Work order:
Every line below needs to be transcribed without alteration, and no image may be carried over.

Supplied data:

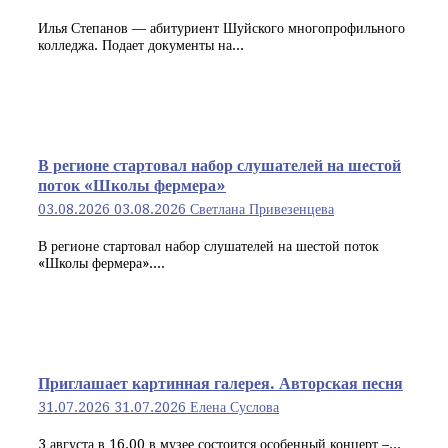
Илья Степанов — абитуриент Шуйского многопрофильного
колледжа. Подает документы на...
В регионе стартовал набор слушателей на шестой
поток «Школы фермера»
03.08.2026
03.08.2026
Светлана Привезенцева
В регионе стартовал набор слушателей на шестой поток
«Школы фермера»....
Приглашает картинная галерея. Авторская песня
31.07.2026
31.07.2026
Елена Суслова
3 августа в 16.00 в музее состоится особенный концерт –...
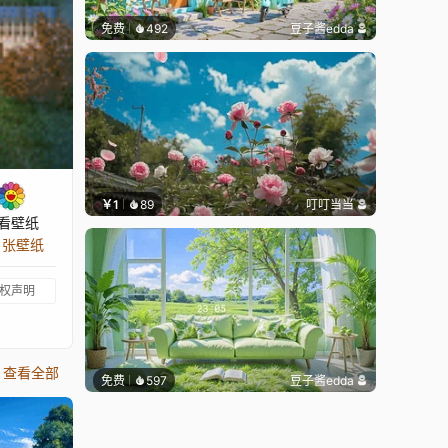
免费
492
豆子酱edda
￥1
89
叮叮当当
看壁纸
7 张壁纸
权声明
查看全部
免费
597
豆子酱edda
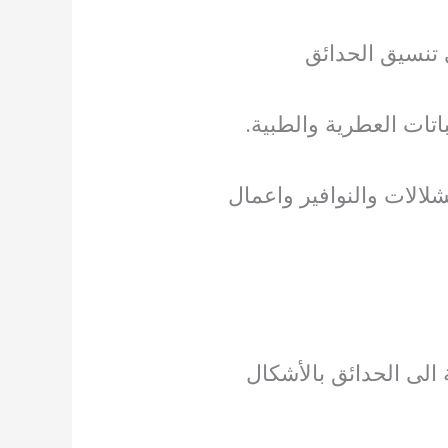
تنسيق الحدائق
اتات العطرية والطبية.
لالات والنوافير واعمال
الى الحدائق بالأشكال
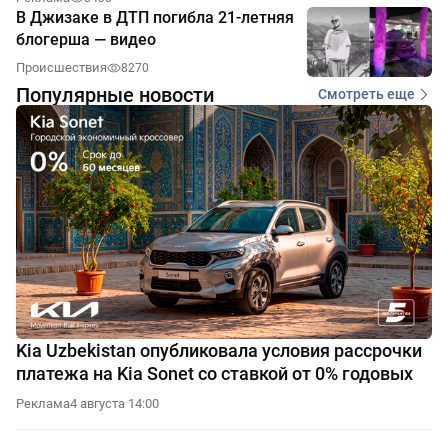
В Джизаке в ДТП погибла 21-летняя
блогерша — видео
Происшествия
8270
Популярные новости
Смотреть еще
Kia Uzbekistan опубликовала условия рассрочки
платежа на Kia Sonet со ставкой от 0% годовых
Реклама
4 августа 14:00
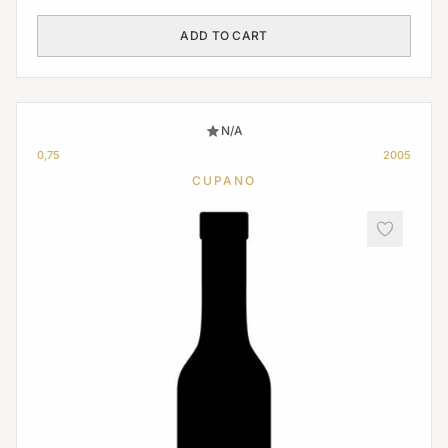
ADD TO CART
N/A
0,75
2005
CUPANO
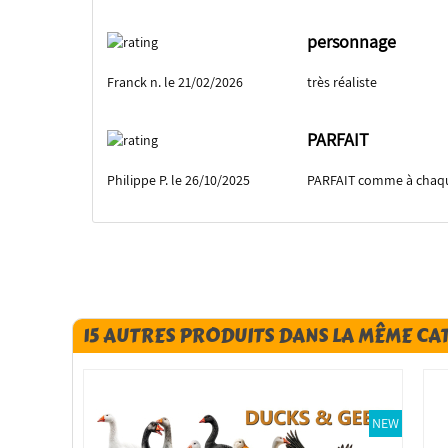
personnage
Franck n. le 21/02/2026
très réaliste
PARFAIT
Philippe P. le 26/10/2025
PARFAIT comme à chaqu
15 AUTRES PRODUITS DANS LA MÊME CA
NEW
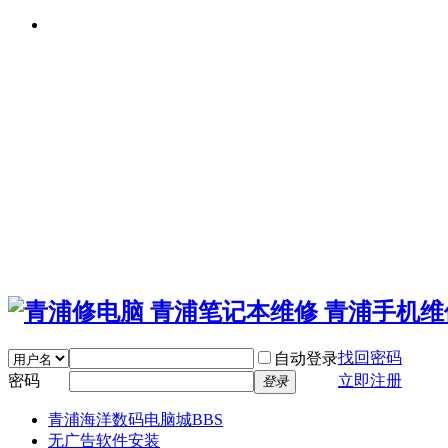
找回密码
自动登录
密码
立即注册
登录
青浦海洋数码电脑城
BBS
无广告软件安装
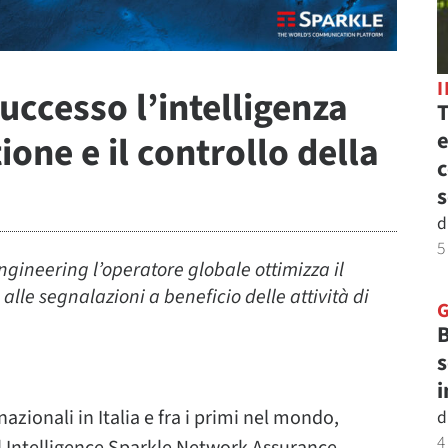
uccesso l’intelligenza
T
e
tione e il controllo della
c
s
d
5
gineering l’operatore globale ottimizza il
alle segnalazioni a beneficio delle attività di
B
s
i
nazionali in Italia e fra i primi nel mondo,
d
4
ial Intelligence Sparkle Network Assurance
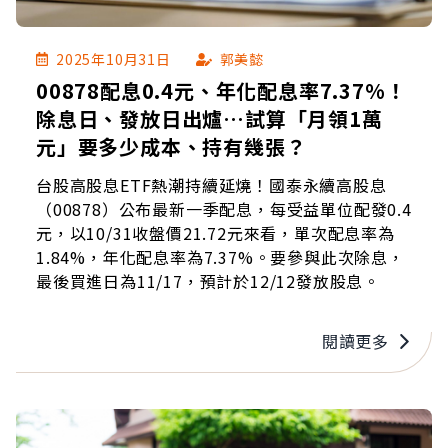
2025年10月31日
郭美懿
00878配息0.4元、年化配息率7.37%！
除息日、發放日出爐…試算「月領1萬
元」要多少成本、持有幾張？
台股高股息ETF熱潮持續延燒！國泰永續高股息
（00878）公布最新一季配息，每受益單位配發0.4
元，以10/31收盤價21.72元來看，單次配息率為
1.84%，年化配息率為7.37%。要參與此次除息，
最後買進日為11/17，預計於12/12發放股息。
閱讀更多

Completed task:
Илья Степанов — абитуриент Шуйского многопрофильного
колледжа. Подает документы на...
В регионе стартовал набор слушателей на шестой
поток «Школы фермера»
03.08.2026
03.08.2026
Светлана Привезенцева
В регионе стартовал набор слушателей на шестой поток
«Школы фермера»....
Приглашает картинная галерея. Авторская песня
31.07.2026
31.07.2026
Елена Суслова
3 августа в 16.00 в музее состоится особенный концерт –...
免费
492
豆子酱edda
￥1
89
叮叮当当
看壁纸
7 张壁纸
权声明
查看全部
免费
597
豆子酱edda
تنسيق الحدائق
اتات العطرية والطبية.
لالات والنوافير واعمال
الى الحدائق بالأشكال
В Джизаке в ДТП погибла 21-летняя
блогерша — видео
Происшествия
8270
Популярные новости
Смотреть еще
Kia Uzbekistan опубликовала условия рассрочки
платежа на Kia Sonet со ставкой от 0% годовых
Реклама
4 августа 14:00
ADD TO CART
N/A
0,75
2005
CUPANO
personnage
Franck n. le 21/02/2026
très réaliste
PARFAIT
Philippe P. le 26/10/2025
PARFAIT comme à chaqu
15 AUTRES PRODUITS DANS LA MÊME CA
NEW
找回密码
自动登录
密码
立即注册
登录
青浦海洋数码电脑城
BBS
无广告软件安装
uccesso l’intelligenza
T
e
tione e il controllo della
c
s
d
5
gineering l’operatore globale ottimizza il
alle segnalazioni a beneficio delle attività di
B
s
i
nazionali in Italia e fra i primi nel mondo,
d
4
ial Intelligence Sparkle Network Assurance
2025年10月31日
郭美懿
00878配息0.4元、年化配息率7.37%！
除息日、發放日出爐…試算「月領1萬
元」要多少成本、持有幾張？
台股高股息ETF熱潮持續延燒！國泰永續高股息
（00878）公布最新一季配息，每受益單位配發0.4
元，以10/31收盤價21.72元來看，單次配息率為
1.84%，年化配息率為7.37%。要參與此次除息，
最後買進日為11/17，預計於12/12發放股息。
閱讀更多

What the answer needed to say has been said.